Eduardo Vázquez Martín.
Eduardo Vázquez Martín. (Pedro Valtierra)

México

El 13 de junio de 2012 —mencionaba en la entrega anterior— hubo un foro sobre cultura con el entonces candidato a jefe de Gobierno de la Ciudad de México, Miguel Ángel Mancera. Se me pidió exponer algunos problemas fundamentales de las artes escénicas, que vienen a colación aquí por la reciente designación de Eduardo Vázquez al frente de la Secretaría de Cultura en relevo de Lucía García Noriega. Por supuesto, intentaba con mis palabras convencer a Mancera de que el teatro “Es el arte (…) más social y constructor de milagros transformadores de comunidades”, y de que “Es un instrumento de altísima efectividad para la reconstrucción del tejido social.” Frases que han hecho suyas políticos como moneda de uso hasta desgastarlas a fuerza de pronunciarlas sin actos que las respalden.

Mencionaba entonces que “uno de los problemas centrales del quehacer teatral artístico de la Ciudad de México es la falta de espacios. Los teatros pertenecientes al Sistema de Teatros del GDF, al INBA, a Conaculta y a las universidades públicas son insuficientes para atender la demanda de públicos y artistas. (Y) Por otra parte, existe una concentración absurda de teatros en solo dos delegaciones: Coyoacán y
Cuauhtémoc. ¿Sabía usted que en Iztapalapa, si incluimos Tláhuac, Iztacalco, Chalco, Texcoco y Neza, existen cuatro y medio millones de personas que no cuentan con servicios culturales? Es la población de todo el Uruguay. ¿Se da cuenta? Y salvo el Faro de Oriente y algún foro más, dicha zona de la ciudad no cuenta con infraestructura cultural.”

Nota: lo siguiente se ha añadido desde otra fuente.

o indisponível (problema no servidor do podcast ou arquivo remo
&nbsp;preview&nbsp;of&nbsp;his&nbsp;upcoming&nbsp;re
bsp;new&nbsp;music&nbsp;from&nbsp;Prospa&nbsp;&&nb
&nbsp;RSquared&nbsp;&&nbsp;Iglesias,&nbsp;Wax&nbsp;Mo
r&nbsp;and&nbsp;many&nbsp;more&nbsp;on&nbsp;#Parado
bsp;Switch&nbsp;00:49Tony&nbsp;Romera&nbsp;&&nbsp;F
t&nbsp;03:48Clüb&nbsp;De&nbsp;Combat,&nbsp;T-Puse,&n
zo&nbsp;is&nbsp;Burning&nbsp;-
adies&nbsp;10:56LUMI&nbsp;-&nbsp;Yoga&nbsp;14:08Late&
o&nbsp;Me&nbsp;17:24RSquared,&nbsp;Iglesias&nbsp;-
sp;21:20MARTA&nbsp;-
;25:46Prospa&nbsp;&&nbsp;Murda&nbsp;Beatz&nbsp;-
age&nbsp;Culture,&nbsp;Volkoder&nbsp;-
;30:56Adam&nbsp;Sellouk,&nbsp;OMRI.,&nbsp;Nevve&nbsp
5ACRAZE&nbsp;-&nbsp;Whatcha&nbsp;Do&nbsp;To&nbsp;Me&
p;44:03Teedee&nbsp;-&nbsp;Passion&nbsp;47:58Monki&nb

Y lo conminaba: “Cambiemos el rostro de nuestra ciudad, como lo hicieron en Bogotá y en Buenos Aires, con la proliferación de pequeños espacios escénicos. Queremos teatros de bolsillo para toda la ciudad. Teatros de barrio que reconstruyan el tejido social. Las experiencias ciudadanas de teatros independientes como El Milagro, el Círculo Teatral, el Foro Shakespeare y, entre otros pocos, Marionetas de la Esquina (próximo a abrir) son ejemplos de tenacidad y también de propuestas artísticas que tienen mucho qué decir a nuestros conciudadanos. Queremos teatros de bolsillo para toda la ciudad, de 100, 150 o 200 butacas; que no persigan el lucro sino la noción de convivio. Y para ello se requiere cambiar los reglamentos, los cuales hoy hacen que sea más fácil abrir un antro que un teatro en esta ciudad. También se requiere de estímulos fiscales para los foros independientes, y que la Secretaría de Cultura haga el acompañamiento, en metálico, de los proyectos artísticos ciudadanos.”